U.S. Bureau of Labor Statistics show staffing firms added 786,000 jobs between June 2009 and July 2012, while accounting for less than 2 percent of American jobs. Health care, which accounts for 11 percent, added 829,000 jobs during that same period. The bureau reported that the temporary staffing industry grew 45 percent since the recession ended in 2009.

Jason Linder, branch manager of Labor Ready in Killeen, said the area might be outpacing even those numbers. He said his company, which works closely with the construction industry, has grown by “leaps and bounds” over the last three years.

“From the downturn in ’08 and ’09, it got pretty slow,” Linder said. “A lot of people were cautions about hiring, especially our customers. It was an initial shock for us, because activity dropped in 2009.”

Abrupt change in late 2009

Linder said things changed abruptly in late 2009.

“Since the slowest part of 2009, we have increased by about 60 percent,” Linder said. “I think that’s accurate.”

Sol Melton, area manager for Spherion Staffing Services in Temple, said the numbers at his company are similar. He said he thinks this bodes well for the overall job market.

“That’s pretty dead on,” Melton said. “As you will hear from any economist, the staffing industry is a very good indicator of what is going on in the economy. As staffing payroll decreases, it is a sign of a recession. As you see an increase, that is an indicator things are picking up.”

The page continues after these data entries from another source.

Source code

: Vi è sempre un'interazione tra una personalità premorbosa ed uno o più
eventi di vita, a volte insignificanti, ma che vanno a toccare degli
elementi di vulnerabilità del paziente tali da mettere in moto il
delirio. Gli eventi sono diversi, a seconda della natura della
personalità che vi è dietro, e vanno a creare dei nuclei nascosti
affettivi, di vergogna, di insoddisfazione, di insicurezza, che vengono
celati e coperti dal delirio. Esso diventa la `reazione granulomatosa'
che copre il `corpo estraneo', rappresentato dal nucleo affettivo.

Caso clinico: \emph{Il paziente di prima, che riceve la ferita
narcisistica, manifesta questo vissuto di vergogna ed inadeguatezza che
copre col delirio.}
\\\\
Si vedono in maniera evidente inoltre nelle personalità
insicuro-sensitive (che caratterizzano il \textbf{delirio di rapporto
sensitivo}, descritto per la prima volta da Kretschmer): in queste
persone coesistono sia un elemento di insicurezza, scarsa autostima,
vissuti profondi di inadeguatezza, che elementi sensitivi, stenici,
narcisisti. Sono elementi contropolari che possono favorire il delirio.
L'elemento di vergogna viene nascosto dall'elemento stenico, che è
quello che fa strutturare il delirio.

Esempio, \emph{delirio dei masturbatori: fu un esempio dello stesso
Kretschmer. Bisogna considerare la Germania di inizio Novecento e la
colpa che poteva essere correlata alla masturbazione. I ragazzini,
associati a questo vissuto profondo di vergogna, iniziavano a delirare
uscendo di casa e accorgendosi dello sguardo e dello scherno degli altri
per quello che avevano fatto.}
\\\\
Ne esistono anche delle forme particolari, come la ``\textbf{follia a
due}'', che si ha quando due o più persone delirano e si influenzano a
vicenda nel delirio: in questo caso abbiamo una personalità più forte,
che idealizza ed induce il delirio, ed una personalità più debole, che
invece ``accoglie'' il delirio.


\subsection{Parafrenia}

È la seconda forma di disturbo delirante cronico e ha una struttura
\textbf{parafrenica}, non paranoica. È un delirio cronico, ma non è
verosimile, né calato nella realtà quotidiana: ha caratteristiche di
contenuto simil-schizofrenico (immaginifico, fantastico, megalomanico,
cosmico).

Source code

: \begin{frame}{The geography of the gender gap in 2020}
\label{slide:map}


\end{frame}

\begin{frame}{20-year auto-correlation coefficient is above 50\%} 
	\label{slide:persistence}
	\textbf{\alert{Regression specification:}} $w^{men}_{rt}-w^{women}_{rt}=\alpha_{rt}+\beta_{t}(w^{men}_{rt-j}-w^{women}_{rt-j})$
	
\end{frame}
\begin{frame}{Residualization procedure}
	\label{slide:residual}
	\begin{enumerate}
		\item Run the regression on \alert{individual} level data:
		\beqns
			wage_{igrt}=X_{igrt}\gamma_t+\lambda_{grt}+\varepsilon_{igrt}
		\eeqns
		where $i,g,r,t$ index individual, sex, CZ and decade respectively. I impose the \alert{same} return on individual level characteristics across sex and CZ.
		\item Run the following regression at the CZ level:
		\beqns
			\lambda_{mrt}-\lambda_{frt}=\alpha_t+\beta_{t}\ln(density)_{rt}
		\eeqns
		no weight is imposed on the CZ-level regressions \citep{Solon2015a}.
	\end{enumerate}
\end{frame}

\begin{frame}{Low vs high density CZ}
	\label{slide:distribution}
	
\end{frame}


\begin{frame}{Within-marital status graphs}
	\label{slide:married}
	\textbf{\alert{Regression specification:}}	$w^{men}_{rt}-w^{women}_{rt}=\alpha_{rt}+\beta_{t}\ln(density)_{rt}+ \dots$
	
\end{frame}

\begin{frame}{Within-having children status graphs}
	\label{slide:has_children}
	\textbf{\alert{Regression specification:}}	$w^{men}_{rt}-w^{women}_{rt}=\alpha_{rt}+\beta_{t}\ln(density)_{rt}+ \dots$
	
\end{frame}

Solid growth last year for national, local temp companies

Melton said the national numbers are very solid, but locally they are among the best he has seen.

“2012 was very strong,” he said. “(Nationally) it wasn’t the best ever, but it was a very good year. From a local standpoint, it was one of the best.”

Killeen residents and people connected to the military have benefited from the growth.

“I would say 85 percent of our employees live in Killeen,” Melton said. “I would say an equivalent amount of our employes are someone related to the military.”

Workforce Solutions of Texas has noticed the uptick in temp employment, said Wendy Ann Damon, career center supervisor at Workforce Solutions of Central Texas.

“There has been an increase in individuals getting hired in temp assignments,” Damon said. “Some of that is from companies hiring temps on their own, and some of that is through the use of agencies.”

Damon said temp work is ideal for people who need immediate employment or want to get their foot in the door with an area employer.

“Using temp agencies is a great way to get introduced to the various employers in the area and get your foot in the door with a company,” Damon said. “Many of the temp agencies have both an employment side for temp assignments, as well as a side that seeks full-time professionals for companies.”

Damon said another advantage is that most temp agencies are national operations.

“The great part about that is if you relocate, it is real easy to get with the temp agency at the new location because you are already working with them,” she said.

Growth comes with caveat

The growth in the temporary employment industry does have a caveat. Much of the growth is recovery from losses the industry suffered during the recession. While the industry is growing at a rapid rate, it is not employing a record number of people.

According to the staffing association’s quarterly employment and sales survey, staffing firms lost almost 1.2 million jobs, or 36 percent of their workforce, during the 18-month recession.

“It’s a relative thing,” Crouch said. “Our industry is the fastest-growing industry out of all the industries. It sounds great, but the problem is the staffing industry has had better years in terms of how many employees it has. But it is growing faster than any other industry now.”

Part of the reason temp agencies are recovering quickly is the convenience and cost savings they offer companies. Temp agencies can save them money by handling payroll, government taxes and the soft cost of losing productivity due to an open position.

“It’s like a turnkey employee,” Linder said.

Despite the savings, statistics show that unless there is a major paradigm shift, the American worker does not have to worry about being replaced by lower cost temps. Currently, there are almost a half-million fewer temps employed nationwide than there were before the recession.

“Do I think companies will eventually stop hiring their own people? No,” Damon said. “The use of temp agencies has been going on for decades, and that isn’t going to change.”